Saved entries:
------------------------------------------------------------------------
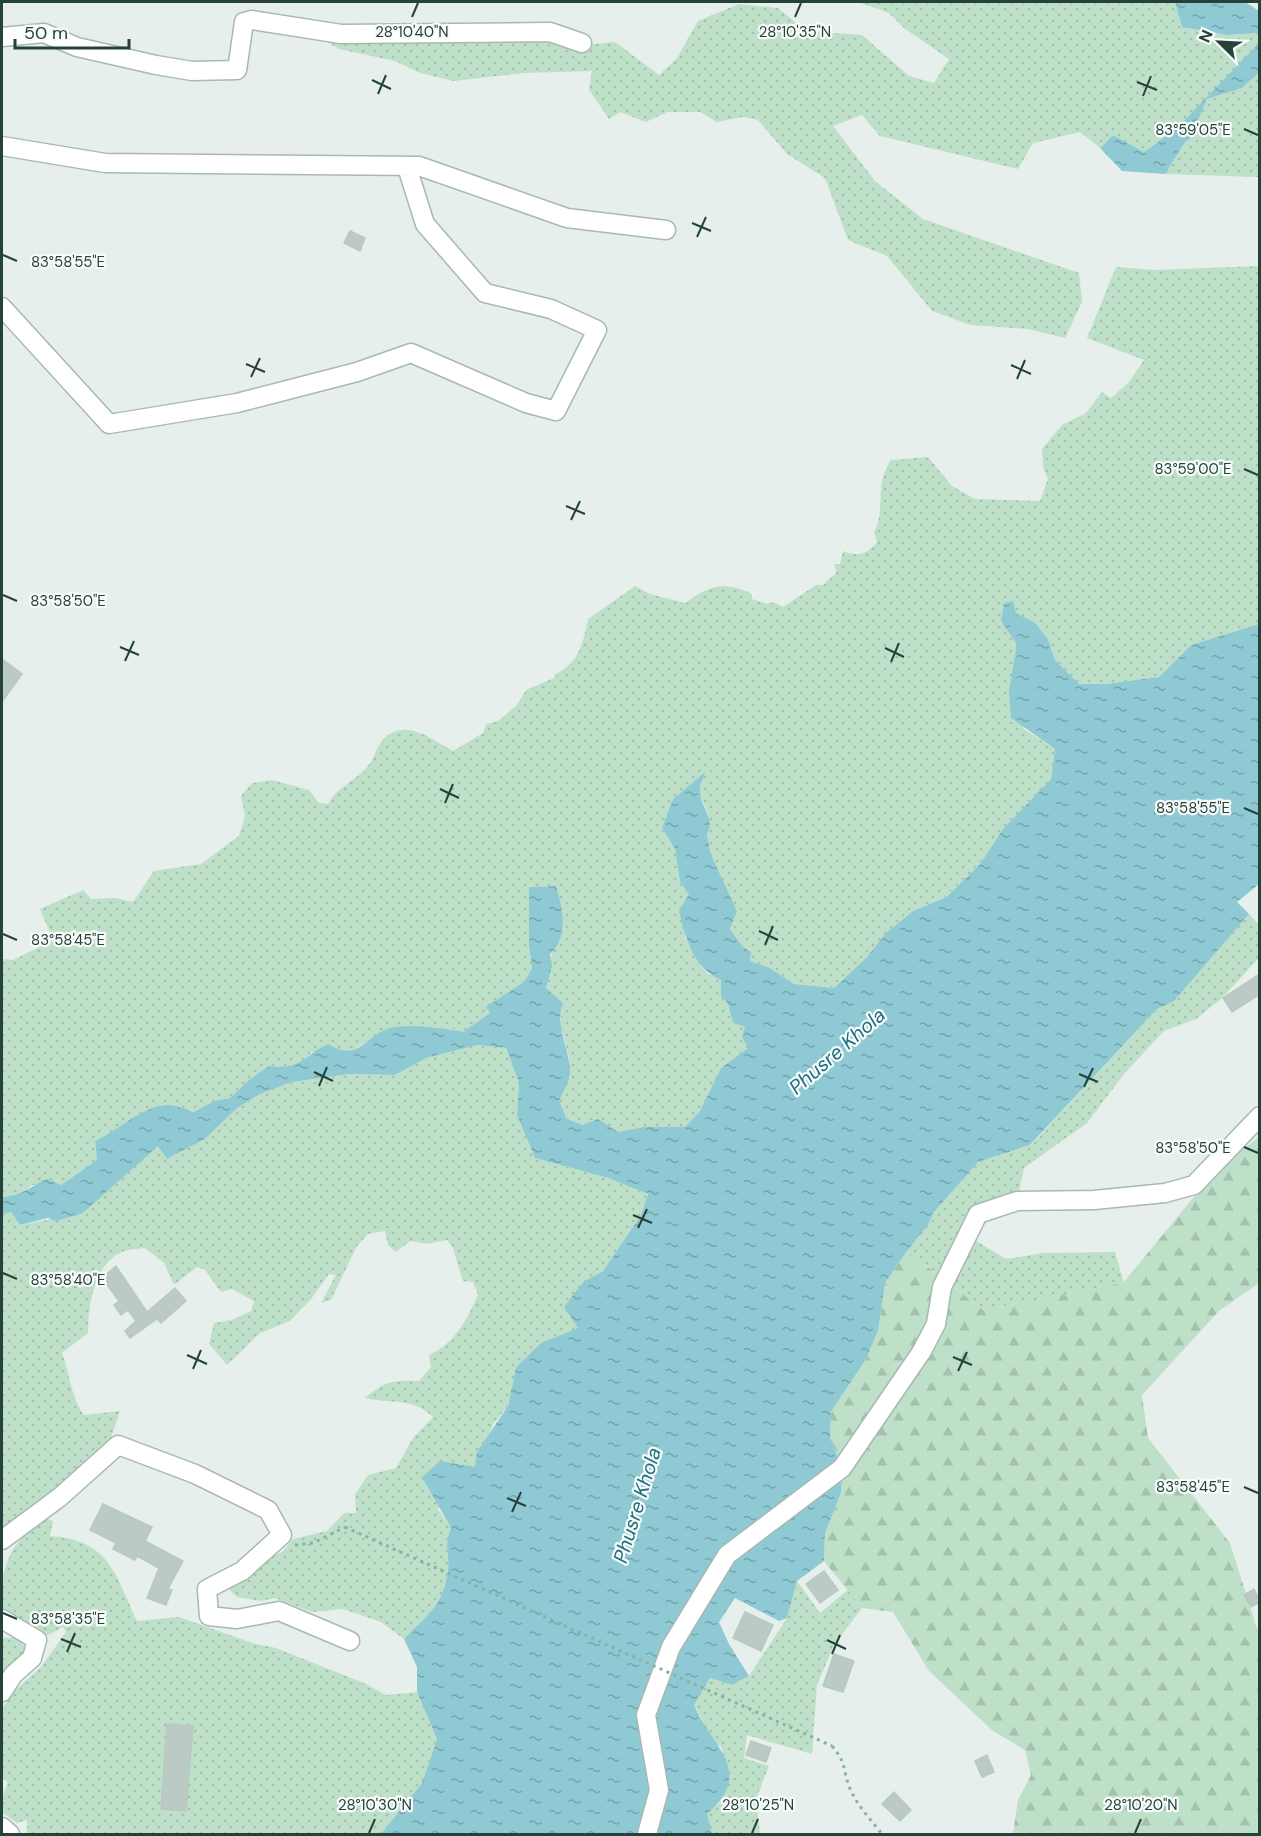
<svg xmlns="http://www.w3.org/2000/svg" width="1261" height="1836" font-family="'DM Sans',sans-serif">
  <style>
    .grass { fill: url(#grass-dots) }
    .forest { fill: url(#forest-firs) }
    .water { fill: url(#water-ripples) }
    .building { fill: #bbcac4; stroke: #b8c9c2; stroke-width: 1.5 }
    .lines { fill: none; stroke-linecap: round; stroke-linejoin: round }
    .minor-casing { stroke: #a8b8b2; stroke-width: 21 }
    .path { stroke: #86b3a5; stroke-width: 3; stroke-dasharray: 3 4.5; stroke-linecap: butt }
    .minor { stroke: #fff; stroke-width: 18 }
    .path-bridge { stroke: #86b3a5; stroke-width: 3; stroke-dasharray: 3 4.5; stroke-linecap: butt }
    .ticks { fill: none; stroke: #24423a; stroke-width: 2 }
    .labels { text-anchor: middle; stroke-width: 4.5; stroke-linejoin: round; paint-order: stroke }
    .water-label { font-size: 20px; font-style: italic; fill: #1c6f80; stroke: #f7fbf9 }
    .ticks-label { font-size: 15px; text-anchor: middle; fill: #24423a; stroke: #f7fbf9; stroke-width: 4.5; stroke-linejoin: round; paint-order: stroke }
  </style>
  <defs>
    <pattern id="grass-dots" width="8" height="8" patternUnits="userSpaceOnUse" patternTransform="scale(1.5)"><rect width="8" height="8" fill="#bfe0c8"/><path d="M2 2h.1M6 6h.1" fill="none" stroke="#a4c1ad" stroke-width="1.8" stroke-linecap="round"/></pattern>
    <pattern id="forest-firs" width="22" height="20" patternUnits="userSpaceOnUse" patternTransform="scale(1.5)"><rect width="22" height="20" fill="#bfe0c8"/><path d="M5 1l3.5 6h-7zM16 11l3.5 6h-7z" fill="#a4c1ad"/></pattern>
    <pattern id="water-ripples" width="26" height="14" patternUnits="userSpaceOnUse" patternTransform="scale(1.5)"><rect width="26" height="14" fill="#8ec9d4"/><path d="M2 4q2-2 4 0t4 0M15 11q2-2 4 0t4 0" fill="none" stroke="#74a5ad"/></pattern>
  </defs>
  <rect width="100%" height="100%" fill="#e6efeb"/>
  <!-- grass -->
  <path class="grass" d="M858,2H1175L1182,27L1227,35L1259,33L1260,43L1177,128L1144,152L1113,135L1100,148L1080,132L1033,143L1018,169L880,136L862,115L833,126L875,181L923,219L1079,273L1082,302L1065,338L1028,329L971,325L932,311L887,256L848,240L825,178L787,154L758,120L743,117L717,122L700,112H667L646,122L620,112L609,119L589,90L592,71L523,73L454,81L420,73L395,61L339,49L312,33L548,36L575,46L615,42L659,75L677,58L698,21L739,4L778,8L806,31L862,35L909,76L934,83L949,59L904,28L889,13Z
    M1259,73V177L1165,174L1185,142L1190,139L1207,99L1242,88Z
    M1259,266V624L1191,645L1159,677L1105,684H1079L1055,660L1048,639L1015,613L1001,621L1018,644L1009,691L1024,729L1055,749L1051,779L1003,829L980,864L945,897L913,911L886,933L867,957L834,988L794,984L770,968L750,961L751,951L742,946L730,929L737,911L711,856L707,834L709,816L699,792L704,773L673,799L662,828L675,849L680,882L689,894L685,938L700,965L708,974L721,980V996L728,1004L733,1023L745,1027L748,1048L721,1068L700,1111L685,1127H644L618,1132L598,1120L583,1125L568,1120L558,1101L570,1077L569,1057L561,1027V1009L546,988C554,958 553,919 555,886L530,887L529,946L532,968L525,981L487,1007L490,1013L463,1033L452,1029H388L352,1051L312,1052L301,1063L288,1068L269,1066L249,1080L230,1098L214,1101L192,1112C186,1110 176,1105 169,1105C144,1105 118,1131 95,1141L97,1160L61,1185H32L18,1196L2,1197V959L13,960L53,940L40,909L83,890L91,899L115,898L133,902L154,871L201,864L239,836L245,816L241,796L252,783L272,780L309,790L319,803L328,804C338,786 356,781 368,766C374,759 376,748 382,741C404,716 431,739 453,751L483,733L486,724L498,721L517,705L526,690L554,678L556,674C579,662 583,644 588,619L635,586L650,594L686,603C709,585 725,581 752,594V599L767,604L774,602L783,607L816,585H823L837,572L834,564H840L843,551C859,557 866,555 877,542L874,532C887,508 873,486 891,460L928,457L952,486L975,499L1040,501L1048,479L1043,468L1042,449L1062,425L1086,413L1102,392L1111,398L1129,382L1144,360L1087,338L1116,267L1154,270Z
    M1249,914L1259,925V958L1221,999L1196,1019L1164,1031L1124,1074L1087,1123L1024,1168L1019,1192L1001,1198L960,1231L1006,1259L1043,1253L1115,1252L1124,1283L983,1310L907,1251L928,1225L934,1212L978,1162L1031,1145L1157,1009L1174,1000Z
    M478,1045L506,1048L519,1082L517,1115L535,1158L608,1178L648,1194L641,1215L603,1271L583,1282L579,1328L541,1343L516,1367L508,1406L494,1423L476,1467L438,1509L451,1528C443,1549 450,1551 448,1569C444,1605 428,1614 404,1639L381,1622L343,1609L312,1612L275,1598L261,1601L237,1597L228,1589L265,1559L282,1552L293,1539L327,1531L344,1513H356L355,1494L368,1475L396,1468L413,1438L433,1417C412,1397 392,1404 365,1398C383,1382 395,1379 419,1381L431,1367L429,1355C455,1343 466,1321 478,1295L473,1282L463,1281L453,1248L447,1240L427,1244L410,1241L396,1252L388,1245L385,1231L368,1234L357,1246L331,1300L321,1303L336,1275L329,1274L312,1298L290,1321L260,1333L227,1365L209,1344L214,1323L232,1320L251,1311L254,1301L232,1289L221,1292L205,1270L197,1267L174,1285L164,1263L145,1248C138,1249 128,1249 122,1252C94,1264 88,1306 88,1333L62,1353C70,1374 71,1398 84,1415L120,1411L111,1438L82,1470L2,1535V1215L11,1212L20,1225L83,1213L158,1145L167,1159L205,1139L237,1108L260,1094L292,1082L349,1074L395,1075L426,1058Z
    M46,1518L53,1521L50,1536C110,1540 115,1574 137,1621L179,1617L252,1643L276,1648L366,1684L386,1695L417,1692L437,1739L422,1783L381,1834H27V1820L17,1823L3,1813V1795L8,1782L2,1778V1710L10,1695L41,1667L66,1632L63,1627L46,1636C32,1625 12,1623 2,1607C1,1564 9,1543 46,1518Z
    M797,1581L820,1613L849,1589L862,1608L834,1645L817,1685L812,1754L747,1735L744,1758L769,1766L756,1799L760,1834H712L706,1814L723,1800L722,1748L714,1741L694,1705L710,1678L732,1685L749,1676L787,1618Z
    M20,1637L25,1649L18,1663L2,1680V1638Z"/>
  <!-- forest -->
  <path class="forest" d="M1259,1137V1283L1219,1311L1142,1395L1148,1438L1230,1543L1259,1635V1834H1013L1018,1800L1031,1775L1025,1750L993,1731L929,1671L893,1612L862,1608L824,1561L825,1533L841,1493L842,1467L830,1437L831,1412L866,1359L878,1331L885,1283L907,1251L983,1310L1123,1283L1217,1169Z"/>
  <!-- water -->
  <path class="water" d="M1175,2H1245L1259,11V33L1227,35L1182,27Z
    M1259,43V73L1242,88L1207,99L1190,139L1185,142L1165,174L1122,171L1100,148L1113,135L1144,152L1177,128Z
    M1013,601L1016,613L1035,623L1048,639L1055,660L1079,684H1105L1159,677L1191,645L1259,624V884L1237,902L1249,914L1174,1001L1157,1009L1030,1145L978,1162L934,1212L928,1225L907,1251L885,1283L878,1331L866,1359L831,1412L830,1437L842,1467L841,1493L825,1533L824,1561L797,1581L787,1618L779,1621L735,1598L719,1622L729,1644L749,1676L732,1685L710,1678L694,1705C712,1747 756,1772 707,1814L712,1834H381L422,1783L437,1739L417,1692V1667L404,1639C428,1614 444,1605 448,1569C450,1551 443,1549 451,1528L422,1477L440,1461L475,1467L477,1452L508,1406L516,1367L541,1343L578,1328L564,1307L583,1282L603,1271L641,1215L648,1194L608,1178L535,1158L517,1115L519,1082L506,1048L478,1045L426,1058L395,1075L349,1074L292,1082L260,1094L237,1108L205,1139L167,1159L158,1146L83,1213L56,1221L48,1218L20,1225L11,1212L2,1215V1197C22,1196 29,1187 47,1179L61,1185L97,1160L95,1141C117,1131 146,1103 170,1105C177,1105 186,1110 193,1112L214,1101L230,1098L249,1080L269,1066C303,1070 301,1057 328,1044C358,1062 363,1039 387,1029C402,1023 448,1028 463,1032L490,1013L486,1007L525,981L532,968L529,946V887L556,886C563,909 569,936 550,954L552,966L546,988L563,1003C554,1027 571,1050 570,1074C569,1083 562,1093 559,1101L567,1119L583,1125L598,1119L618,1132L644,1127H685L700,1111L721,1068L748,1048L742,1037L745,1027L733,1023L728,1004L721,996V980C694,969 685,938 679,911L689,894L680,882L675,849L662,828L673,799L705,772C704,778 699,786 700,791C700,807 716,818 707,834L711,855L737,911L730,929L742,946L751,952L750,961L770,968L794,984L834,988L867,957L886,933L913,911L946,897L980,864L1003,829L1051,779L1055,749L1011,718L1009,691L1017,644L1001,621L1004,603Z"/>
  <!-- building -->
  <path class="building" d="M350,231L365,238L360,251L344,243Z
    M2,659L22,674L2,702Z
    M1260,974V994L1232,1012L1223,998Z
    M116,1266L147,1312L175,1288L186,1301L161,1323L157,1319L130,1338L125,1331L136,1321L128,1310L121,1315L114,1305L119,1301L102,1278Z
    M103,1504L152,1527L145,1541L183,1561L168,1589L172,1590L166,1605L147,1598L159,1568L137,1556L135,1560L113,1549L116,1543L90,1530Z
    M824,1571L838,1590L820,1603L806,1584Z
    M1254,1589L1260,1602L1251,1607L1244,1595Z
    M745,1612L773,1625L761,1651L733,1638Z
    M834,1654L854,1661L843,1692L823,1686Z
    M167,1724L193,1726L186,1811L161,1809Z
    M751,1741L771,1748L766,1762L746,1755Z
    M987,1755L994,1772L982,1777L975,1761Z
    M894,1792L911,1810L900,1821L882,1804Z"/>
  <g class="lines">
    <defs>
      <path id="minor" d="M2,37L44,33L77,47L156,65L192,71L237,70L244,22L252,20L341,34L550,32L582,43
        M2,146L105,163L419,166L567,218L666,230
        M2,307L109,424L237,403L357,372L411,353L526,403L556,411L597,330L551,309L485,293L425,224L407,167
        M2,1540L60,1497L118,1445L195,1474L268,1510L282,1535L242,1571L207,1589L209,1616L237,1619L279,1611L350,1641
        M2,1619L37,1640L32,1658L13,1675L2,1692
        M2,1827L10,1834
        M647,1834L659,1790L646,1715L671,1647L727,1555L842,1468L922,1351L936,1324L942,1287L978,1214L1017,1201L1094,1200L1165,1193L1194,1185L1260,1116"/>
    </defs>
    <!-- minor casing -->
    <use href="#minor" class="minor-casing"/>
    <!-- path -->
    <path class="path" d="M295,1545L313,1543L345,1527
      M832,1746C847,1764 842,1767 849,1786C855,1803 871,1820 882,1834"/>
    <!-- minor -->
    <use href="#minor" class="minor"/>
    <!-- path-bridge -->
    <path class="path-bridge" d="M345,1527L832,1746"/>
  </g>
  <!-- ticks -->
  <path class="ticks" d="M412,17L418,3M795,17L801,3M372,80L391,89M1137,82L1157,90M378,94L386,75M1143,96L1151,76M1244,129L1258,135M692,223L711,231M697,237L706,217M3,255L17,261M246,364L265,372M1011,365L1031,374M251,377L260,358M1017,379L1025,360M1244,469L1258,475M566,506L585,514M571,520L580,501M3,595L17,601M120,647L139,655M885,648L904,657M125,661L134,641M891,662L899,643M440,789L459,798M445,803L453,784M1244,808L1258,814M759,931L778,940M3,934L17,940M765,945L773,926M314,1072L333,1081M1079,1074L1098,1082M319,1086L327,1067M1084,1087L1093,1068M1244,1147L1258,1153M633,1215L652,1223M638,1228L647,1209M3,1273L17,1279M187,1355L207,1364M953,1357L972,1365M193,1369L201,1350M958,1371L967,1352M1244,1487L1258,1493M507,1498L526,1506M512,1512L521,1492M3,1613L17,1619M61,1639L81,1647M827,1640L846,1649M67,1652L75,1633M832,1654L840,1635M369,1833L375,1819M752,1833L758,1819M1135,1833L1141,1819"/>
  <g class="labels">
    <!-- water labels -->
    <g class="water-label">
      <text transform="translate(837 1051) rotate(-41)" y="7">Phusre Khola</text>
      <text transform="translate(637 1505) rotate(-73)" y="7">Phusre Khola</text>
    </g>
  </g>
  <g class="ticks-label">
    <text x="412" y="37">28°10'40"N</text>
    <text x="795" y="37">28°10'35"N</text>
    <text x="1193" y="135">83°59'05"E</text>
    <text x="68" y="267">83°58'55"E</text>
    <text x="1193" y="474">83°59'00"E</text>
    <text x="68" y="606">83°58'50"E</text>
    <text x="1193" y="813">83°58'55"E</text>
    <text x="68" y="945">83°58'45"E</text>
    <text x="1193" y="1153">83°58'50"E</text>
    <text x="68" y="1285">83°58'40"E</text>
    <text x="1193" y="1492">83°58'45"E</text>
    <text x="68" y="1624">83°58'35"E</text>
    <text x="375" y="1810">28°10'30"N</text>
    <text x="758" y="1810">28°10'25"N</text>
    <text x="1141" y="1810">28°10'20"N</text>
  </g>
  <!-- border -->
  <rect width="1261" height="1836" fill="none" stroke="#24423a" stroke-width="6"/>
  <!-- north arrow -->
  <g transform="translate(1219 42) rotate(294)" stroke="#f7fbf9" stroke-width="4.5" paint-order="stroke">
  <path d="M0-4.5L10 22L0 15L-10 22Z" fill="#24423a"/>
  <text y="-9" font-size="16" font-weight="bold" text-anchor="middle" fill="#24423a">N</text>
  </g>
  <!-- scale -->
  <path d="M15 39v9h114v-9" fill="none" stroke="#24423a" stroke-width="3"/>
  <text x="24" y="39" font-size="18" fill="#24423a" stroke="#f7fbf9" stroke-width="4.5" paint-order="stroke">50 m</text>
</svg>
------------------------------------------------------------------------
◆ What is needed
Look for the word "lines" in the data, then return every line that contains it.

◆ Response
    .lines { fill: none; stroke-linecap: round; stroke-linejoin: round }
  <g class="lines">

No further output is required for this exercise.